**ABOUT THIS TASK:** Copy out exactly the lines from the one containing "right elbow: (39, 255)" to the last line of the records below, both included, and leave out any pictures.
+===+
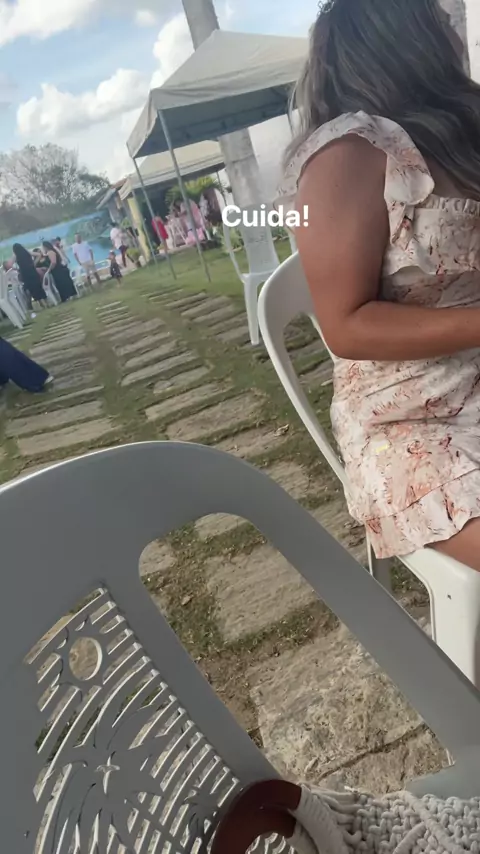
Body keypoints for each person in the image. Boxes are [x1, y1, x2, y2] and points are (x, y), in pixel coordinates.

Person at [281, 0, 480, 572]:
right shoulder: (349, 153)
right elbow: (346, 324)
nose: (452, 29)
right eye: (438, 20)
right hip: (411, 422)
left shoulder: (458, 132)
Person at [12, 243, 47, 308]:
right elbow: (39, 255)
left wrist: (17, 269)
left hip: (25, 273)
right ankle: (46, 302)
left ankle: (41, 303)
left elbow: (10, 264)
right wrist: (34, 263)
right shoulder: (26, 252)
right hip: (32, 270)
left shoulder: (16, 255)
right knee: (38, 286)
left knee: (32, 288)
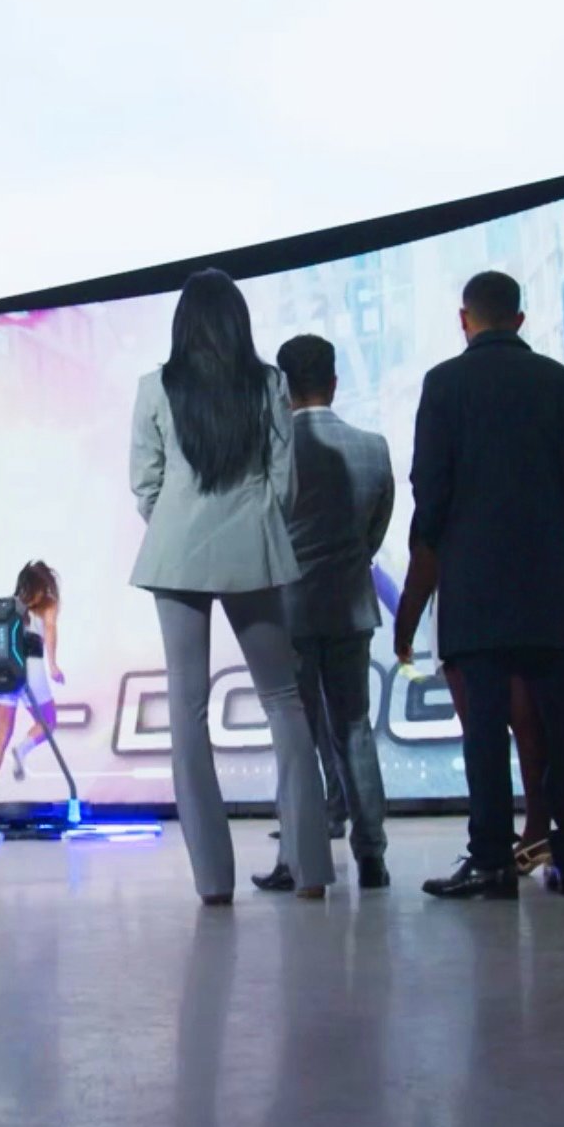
+===+
**RESULT OF THIS EXERCISE:**
right elbow: (39, 255)
left wrist: (17, 269)
left hip: (25, 273)
right ankle: (46, 302)
left ankle: (41, 303)
left elbow: (10, 264)
right wrist: (34, 263)
right shoulder: (26, 252)
right hip: (32, 270)
left shoulder: (16, 255)
right knee: (38, 286)
left knee: (32, 288)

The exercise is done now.